Going to university back in 1976 opened a new world to me. Never really having the confidence to read widely or expand my interests beyond finding intellectual endorsement for my evangelical faith, I was compelled to read books I had not previously encountered.
My German teacher – probably deeply irritated by me, my seriousness and my questions – had got me to read Dante's Inferno and, with a group of German Assistent/innen, to see a Bertolt Brecht play in Manchester. It was The Resistable Rise of Arturo Ui, a powerful parody of the rise of Hitler, and a play I would return to many times. But, that was probably as far as I went.
In my first year in Bradford, really wanting to concentrate on becoming a translator, I opted for a course on European Literature and Thought. This opened me up to writers such as Sigmund Freud, Guiseppe di Lampedusa, Arthur Koestler, Albert Camus, Jean-Paul Sartre, Günther Grass, and many others. The text that gripped me, however, was The Communist Manifesto of Karl Marx and Friedrich Engels.
My knowledge of history was neither deep nor wide. It still isn't, but I am trying…
It did seem striking, though, that 1848 was a pivotal year in European and, therefore, world history. Among many other things – such as revolutions in parts of Europe (and the Enlightenment bedding in following more than half a century after the French Revolution) – various types of slavery were being both challenged and protected… and both on grounds of economics, property and a perverse anthropology.
Marx and Engels berated the commodification of human beings in the industrialising worlds of mass-production, challenging the right of a capitalist elite to protect its own interests by enslaving the proletariat – those who actually made the stuff despite being alienated from it – in meaningless work from which they derived no profit and yet which imprisoned them in soulless and degrading labour.
At the same time Abraham Lincoln (yes, I am reading Doris Kearns Goodwin's book Lincoln) made his first public political move against slavery in the United States, recognising that thus far “he had not delivered a single speech on the issue of slavery or initiated anything to promote the issue” (p.127). He subsequently drafted a proposal for the gradual emancipation of slaves in Washington DC. He eventually lost, remarking with pragmatic political realism: “Finding that I was abandoned by my former backers and having little personal influence, I dropped the matter knowing it was useless to prosecute the business at that time.” (P.129)
Slavery takes many forms and is always conditioned by the particular cultural, political and economic shape of particular societies. In the US it was the issue that was dividing the country and would lead to the bloodshed of the Civil War only a few years later. Yet, most proponents of slavery there argued in favour of their proprietorial economic rights to own and trade people as commodities. In Europe it looked different. But, in both contexts the economics and politics were undergirded by often unarticulated anthropologies – maybe theological anthropologies – that made assumptions about the nature of human beings whilst avoiding facing the consequences of those assumptions.

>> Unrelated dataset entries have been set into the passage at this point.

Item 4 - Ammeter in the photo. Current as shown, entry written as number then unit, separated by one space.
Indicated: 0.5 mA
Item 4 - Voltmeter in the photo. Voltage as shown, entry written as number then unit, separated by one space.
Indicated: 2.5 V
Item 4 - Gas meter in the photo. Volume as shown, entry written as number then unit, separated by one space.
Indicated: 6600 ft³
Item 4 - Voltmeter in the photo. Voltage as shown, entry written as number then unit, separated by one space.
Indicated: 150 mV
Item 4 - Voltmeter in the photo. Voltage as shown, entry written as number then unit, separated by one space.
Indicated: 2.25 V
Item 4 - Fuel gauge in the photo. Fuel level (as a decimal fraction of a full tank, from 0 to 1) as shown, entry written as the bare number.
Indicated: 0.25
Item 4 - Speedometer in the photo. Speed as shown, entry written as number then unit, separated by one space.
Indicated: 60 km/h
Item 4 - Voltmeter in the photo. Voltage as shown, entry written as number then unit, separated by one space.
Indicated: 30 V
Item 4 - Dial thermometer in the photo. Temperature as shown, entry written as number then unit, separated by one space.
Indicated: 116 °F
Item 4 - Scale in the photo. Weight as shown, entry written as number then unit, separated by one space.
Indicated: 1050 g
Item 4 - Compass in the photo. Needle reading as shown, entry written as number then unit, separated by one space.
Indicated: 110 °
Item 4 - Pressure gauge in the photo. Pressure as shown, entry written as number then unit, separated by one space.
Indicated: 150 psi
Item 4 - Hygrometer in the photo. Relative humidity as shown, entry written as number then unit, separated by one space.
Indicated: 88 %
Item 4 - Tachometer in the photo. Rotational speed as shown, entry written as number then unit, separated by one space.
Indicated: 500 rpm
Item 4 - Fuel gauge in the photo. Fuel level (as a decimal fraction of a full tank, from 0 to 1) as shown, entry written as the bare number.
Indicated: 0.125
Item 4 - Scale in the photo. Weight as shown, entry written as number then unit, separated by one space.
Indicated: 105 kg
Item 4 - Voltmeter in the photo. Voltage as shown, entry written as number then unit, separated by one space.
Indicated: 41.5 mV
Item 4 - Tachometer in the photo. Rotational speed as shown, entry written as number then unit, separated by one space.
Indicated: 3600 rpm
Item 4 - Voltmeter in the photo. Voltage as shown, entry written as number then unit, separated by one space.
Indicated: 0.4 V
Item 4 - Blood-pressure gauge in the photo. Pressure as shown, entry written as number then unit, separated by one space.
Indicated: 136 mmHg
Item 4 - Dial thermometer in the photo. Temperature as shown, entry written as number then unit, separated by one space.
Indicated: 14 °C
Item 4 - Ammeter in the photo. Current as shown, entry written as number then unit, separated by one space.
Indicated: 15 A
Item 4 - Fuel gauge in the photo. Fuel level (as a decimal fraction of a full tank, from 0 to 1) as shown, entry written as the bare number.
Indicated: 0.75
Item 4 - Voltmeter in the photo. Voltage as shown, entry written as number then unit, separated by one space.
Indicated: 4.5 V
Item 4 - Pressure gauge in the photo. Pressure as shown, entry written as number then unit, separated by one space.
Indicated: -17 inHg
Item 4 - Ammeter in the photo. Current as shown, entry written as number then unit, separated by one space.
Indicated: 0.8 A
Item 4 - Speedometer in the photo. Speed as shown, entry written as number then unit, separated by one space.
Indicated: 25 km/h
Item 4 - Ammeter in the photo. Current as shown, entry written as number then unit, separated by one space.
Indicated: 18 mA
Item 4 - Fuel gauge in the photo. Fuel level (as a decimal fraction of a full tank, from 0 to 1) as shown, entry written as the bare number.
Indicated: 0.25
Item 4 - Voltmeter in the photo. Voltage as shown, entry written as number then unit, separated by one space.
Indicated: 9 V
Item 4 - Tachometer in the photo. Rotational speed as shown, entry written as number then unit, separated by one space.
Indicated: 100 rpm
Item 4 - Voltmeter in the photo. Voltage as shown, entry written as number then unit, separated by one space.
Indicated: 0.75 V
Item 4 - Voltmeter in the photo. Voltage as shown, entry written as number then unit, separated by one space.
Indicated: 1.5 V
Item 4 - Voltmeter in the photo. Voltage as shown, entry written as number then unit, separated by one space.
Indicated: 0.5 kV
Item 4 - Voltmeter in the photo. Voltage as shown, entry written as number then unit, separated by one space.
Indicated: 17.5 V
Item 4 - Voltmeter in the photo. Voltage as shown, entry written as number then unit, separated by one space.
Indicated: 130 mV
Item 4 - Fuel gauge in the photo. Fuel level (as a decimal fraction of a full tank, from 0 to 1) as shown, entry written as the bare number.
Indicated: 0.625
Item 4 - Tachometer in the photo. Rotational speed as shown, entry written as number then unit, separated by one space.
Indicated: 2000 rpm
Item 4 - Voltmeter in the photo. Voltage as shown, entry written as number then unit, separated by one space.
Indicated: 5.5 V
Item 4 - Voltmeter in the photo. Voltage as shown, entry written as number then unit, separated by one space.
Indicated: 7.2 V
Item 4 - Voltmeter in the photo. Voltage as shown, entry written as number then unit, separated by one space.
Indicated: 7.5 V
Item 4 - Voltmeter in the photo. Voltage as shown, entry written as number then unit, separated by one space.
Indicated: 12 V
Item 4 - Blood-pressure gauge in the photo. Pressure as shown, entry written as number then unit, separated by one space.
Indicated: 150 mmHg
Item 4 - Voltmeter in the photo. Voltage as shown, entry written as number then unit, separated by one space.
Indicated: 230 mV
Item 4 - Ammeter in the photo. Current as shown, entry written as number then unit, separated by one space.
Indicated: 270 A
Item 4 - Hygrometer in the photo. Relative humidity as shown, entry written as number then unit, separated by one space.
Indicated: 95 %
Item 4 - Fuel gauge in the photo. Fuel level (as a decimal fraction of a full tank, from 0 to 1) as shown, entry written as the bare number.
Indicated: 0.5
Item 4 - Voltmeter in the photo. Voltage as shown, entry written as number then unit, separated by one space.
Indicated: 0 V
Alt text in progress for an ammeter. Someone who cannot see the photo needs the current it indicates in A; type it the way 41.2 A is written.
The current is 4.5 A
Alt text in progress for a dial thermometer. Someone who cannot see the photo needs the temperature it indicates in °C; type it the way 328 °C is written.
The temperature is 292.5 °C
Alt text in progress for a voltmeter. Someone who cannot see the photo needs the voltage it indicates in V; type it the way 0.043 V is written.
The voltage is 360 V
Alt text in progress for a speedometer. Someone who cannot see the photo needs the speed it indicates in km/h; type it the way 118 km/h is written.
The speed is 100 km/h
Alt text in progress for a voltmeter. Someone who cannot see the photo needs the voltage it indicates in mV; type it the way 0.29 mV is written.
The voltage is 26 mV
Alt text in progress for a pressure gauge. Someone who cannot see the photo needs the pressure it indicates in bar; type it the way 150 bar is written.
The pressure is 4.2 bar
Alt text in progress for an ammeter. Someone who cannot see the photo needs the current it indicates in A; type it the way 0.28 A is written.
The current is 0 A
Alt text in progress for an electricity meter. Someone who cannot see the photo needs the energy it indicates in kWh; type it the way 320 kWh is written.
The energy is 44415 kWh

Now, this is not to read back into past times the wise hindsight of the present. It is, however, to recognise that if such battles were being fought on different continents – and I haven't space to get on to the British Empire – over the nature of what is means to be human, then progress made in some quarters has not diminished the continuing importance of the fundamental question even today.
The 'rights' culture we now inhabit is both positive and negative. It poses some of the right questions whilst running into the sand when it comes to taking seriously the consistency of implications – for example, in establishing which rights have priority when the rights of different people clash directly. It is a lawyer's dream. Yet, underlying this is the nagging question of why we think that people matter in the first place. If the ethical tenet of “you can't get an 'ought' from an 'is' holds water, then the mere fact of human existence cannot of itself demand any moral imperative. That is to say, the mere fact of human existence cannot of itself – clear of un-argued for assumptions about why – demand a particular crediting of human life with inherent value or significance. We simply import other assumptions in reaching a conclusion with which we have actually started.
1848 was a pivotal year. There must be a book somewhere that looks at that year synchronously across the globe, recognising the contingencies of political, economic and anthropological (and theological) thought and argument. If not, someone should write one. (If I had Internet access while writing this, I would google it and look cleverer than I am. But, I don't!)
What is clear, however, is that the same questions that racked people like Marx, Engels and Lincoln – although they could not be thought to share the same political ground – have not gone away. If you think they have, then ask a trafficked East European teenager who finds herself in the lands of the free traded for sex, money and power.